New IRS Rules Ahead for Unreasonable Nonprofit Compensation?

by Linda M. Lampkin, Senior Nonprofit Compensation Specialist 5. March 2011 09:27

Nonprofits may face some new rules on setting executive compensation and self-dealing if Congress acts on recommendations from Senator Chuck Grassley (R-IA), ranking member of the Senate Finance Committee. Although this report focuses on media-based ministries, it also includes recommendations that would change which organizations are given nonprofit status by IRS, expand penalties on self-dealing, and establish new regulations on setting executive compensation for all nonprofits.

Current Requirements: 


Public charities now must report each year on how they set executive compensation. The IRS says that process should include:

  • Documenting the compensation policies and procedures in advance and including them in board minutes.
  • Collecting comparable salaries (for like services, in like enterprises, in like circumstances).
  • Setting compensation in advance on the basis of appropriate comparability data. 
  • Making sure that no one involved in setting salaries has a conflict of interest.
  • Reporting all economic benefits to officers, directors, and key employees on Form 990.

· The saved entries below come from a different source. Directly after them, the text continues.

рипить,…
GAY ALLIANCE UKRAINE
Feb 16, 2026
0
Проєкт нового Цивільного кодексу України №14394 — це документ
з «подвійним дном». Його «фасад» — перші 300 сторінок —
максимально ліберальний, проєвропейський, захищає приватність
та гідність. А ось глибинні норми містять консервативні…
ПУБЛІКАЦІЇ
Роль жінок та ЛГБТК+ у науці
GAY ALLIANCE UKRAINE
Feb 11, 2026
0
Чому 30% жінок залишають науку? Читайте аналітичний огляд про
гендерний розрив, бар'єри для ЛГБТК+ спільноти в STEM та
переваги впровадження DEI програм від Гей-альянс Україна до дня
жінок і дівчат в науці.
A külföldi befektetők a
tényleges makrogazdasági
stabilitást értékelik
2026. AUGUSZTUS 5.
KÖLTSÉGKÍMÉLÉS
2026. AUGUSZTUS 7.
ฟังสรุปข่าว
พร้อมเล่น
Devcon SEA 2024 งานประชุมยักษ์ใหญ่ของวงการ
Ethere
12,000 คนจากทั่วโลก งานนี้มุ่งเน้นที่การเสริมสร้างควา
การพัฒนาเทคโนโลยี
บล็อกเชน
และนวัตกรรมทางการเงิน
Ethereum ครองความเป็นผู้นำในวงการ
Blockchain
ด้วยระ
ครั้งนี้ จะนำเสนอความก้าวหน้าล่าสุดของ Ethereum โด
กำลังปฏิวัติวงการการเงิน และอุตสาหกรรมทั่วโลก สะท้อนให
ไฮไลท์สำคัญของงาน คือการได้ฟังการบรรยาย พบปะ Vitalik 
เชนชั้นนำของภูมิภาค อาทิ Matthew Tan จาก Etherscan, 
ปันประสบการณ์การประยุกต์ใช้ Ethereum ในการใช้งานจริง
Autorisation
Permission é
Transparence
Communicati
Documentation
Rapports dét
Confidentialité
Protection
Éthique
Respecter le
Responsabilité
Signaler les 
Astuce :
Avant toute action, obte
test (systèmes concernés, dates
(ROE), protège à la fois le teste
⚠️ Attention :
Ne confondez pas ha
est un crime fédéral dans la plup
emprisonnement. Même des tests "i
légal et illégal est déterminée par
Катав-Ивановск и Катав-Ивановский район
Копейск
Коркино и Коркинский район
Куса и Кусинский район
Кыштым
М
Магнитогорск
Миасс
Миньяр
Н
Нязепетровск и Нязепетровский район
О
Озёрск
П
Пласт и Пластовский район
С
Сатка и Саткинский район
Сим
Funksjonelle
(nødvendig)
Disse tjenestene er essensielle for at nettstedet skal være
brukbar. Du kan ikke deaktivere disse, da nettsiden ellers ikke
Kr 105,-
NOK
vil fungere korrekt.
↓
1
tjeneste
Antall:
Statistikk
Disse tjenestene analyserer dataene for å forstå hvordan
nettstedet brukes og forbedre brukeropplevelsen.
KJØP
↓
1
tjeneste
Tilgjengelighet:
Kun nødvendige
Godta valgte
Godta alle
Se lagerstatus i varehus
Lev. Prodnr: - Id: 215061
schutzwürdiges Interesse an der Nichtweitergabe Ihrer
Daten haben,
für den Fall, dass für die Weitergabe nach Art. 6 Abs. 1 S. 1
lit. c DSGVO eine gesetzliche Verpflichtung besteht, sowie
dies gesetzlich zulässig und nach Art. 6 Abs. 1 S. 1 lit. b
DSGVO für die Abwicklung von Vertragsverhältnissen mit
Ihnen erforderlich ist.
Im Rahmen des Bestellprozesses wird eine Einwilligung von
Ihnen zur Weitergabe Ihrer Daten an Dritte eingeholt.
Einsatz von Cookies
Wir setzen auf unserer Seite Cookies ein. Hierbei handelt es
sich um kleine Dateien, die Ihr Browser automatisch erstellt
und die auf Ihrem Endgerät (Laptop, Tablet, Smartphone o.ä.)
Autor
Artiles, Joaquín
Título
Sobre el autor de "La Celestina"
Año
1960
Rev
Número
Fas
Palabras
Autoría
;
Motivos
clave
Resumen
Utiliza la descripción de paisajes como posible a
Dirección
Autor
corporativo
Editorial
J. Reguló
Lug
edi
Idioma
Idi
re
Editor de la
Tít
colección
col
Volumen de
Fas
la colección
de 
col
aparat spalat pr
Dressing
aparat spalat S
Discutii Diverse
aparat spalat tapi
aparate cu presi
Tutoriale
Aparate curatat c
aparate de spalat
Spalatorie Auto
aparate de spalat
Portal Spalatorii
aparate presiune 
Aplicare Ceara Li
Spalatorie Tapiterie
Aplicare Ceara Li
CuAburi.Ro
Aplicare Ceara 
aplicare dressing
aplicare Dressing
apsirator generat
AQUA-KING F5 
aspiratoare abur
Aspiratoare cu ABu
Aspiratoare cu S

The IRS now allows an organization to establish a rebuttable presumption of reasonableness (meaning the burden of proof that the compensation is unreasonable is on the IRS) if nonprofits use an independent survey of comparability data. Information and software that easily provide the necessary analyses can be obtained from ERI's Nonprofit Salary Assessor, SalariesReview, Abbott, Langer Association Surveys, and other salary survey sources that specialize in the nonprofit sector.  But that may now change.

The Grassley Report Recommendations

The report recommends that Congress consider allowing IRS to give charity status only if an organization expressly prohibits excess benefit transactions to disqualified persons. Also, it calls for:

  • Imposing penalties if a manager had a "reason to know" an action was wrong, rather than the current standard of "knowingly participated in or approved" it.
  • Extending the penalties for excess benefit transactions to the organization if its board does not include sufficient independent members.
  • Replacing the rebuttable presumption standards with stronger guidelines and more reporting requirements on how compensation was determined. 
  • Clarifying guidelines for how "comparable" pay is determined, including when for-profit comparisons are appropriate.

These are pretty radical changes and no one knows whether Congress will take them seriously or not. But in the meantime, all nonprofits should be clear that the public is concerned about nonprofit compensation and IRS compliance efforts are ongoing.